__Exercise__. Copy out the records word for word, starting at the line that contains "Reading left to" and ending at the end of the records, with both ends included. Leave the pictures out of your answer.

__Entries provided__.
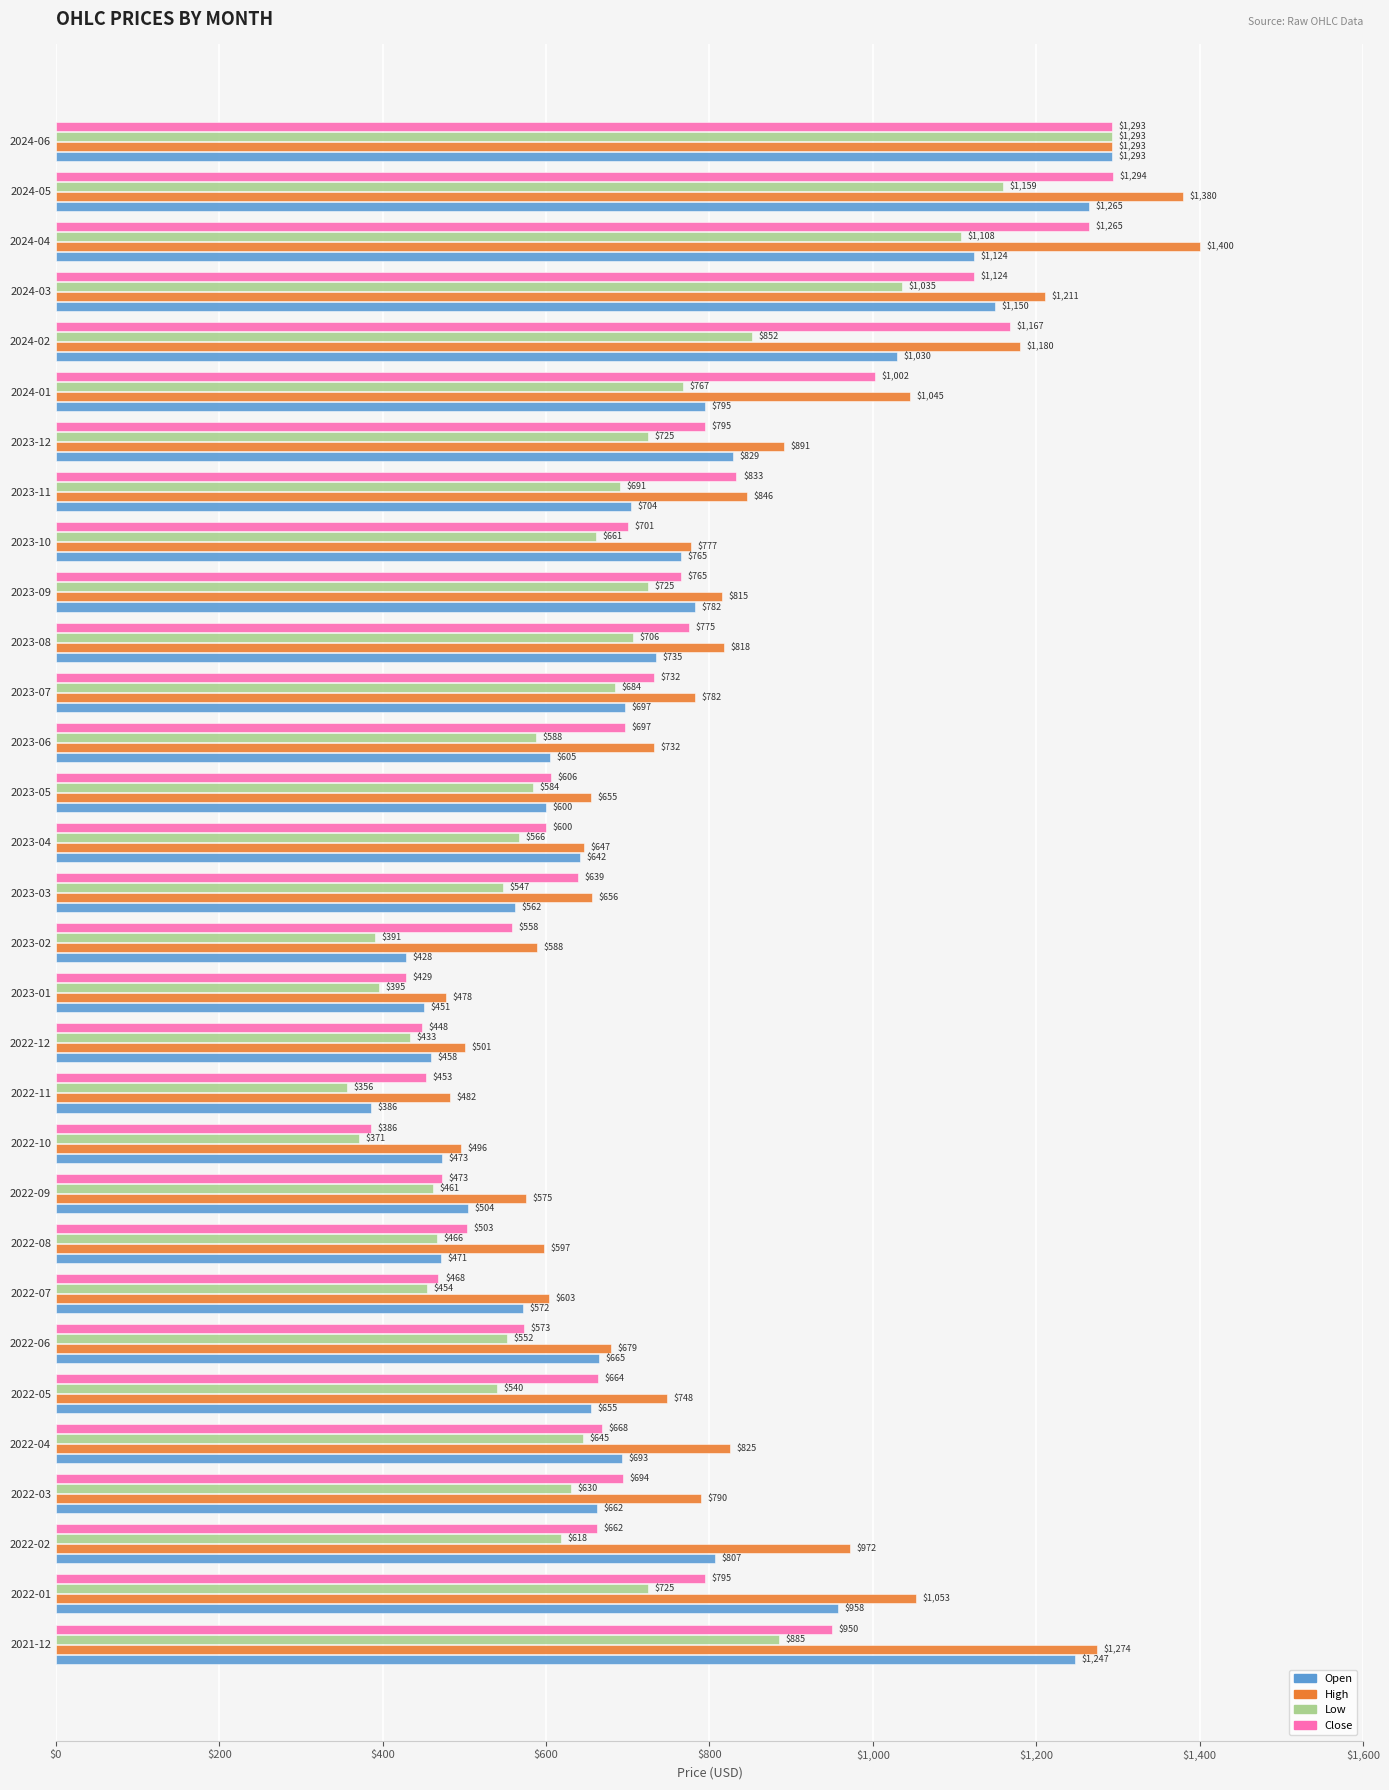

How many distinct data groups are displayed?

4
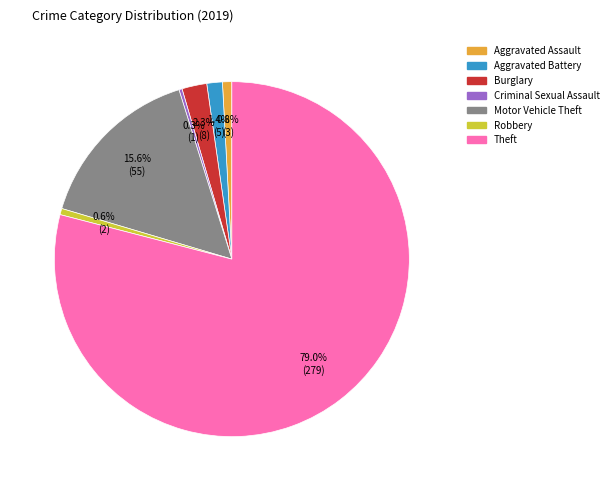

To the nearest percent, what is the difference between the Burglary and Criminal Sexual Assault slice percentages?

2%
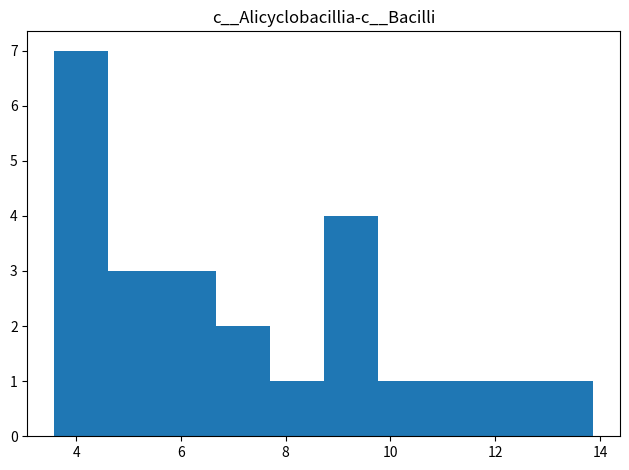

Reading left to right, transcribe this chart: for each bar, give the range it covers on the x-axis and its height. Neither the bar edges nor the heights are printed on the chart, so give them approximately, as read against the axes.

3.6 to 4.6: 7
4.6 to 5.6: 3
5.6 to 6.6: 3
6.6 to 7.6: 2
7.6 to 8.8: 1
8.8 to 9.8: 4
9.8 to 10.8: 1
10.8 to 11.8: 1
11.8 to 12.8: 1
12.8 to 13.8: 1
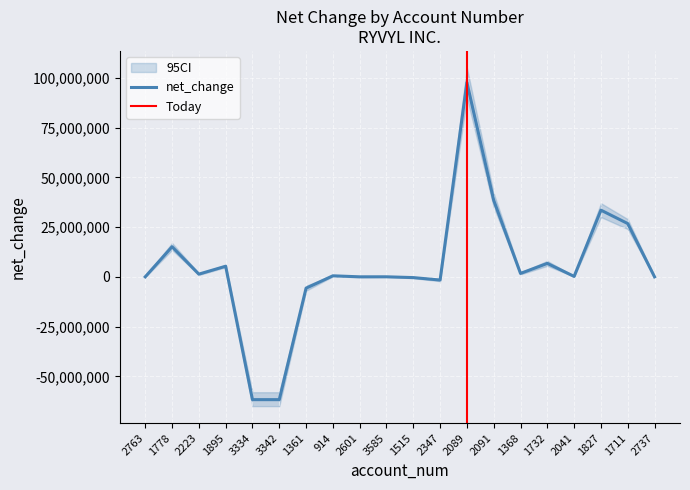

Count the number of values greater than 496497.

9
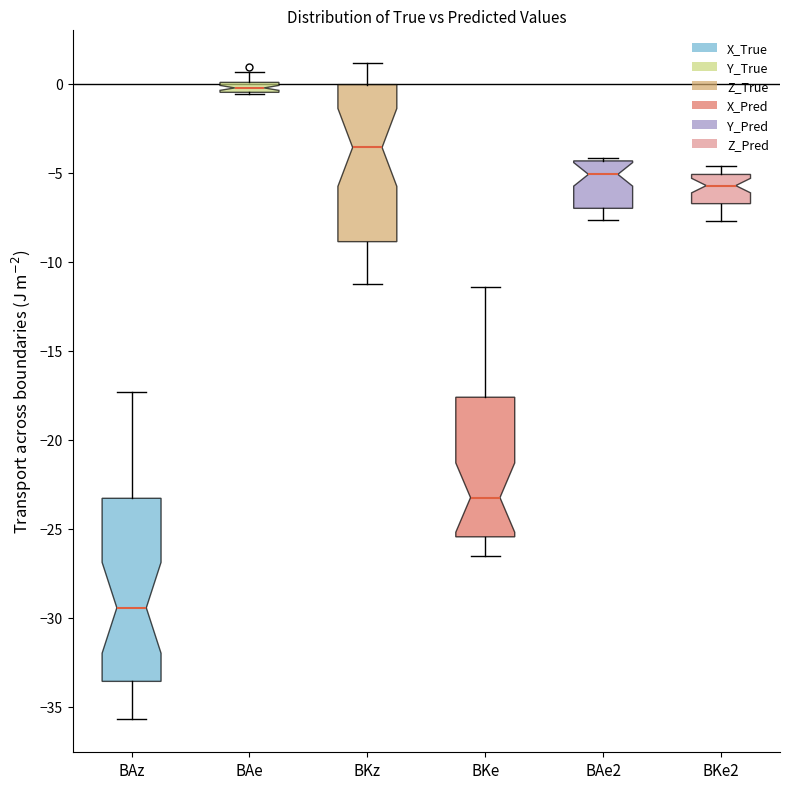

Which box is the tallest, from its lower edge to its upper edge?

BAz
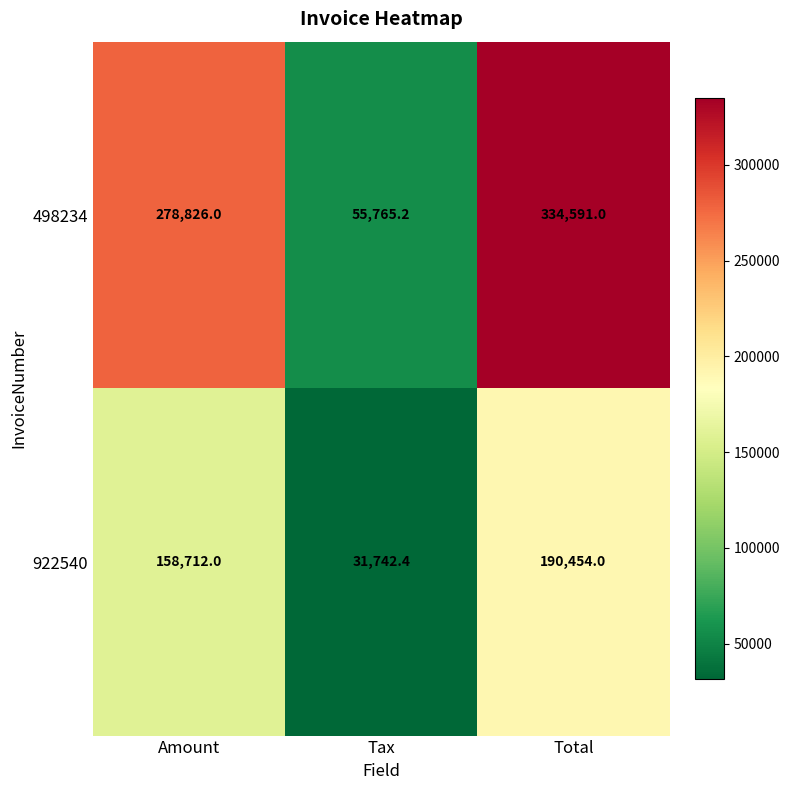

The 498234 series shows 278826.0 at Amount. True or false?

True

__Answer to this task__.
Reading left to right, transcribe this chart: for each bar, give the range it covers on the x-axis and its height. Neither the bar edges nor the heights are printed on the chart, so give them approximately, as read against the axes.

3.6 to 4.6: 7
4.6 to 5.6: 3
5.6 to 6.6: 3
6.6 to 7.6: 2
7.6 to 8.8: 1
8.8 to 9.8: 4
9.8 to 10.8: 1
10.8 to 11.8: 1
11.8 to 12.8: 1
12.8 to 13.8: 1

Count the number of values greater than 496497.

9

Which box is the tallest, from its lower edge to its upper edge?

BAz

The 498234 series shows 278826.0 at Amount. True or false?

True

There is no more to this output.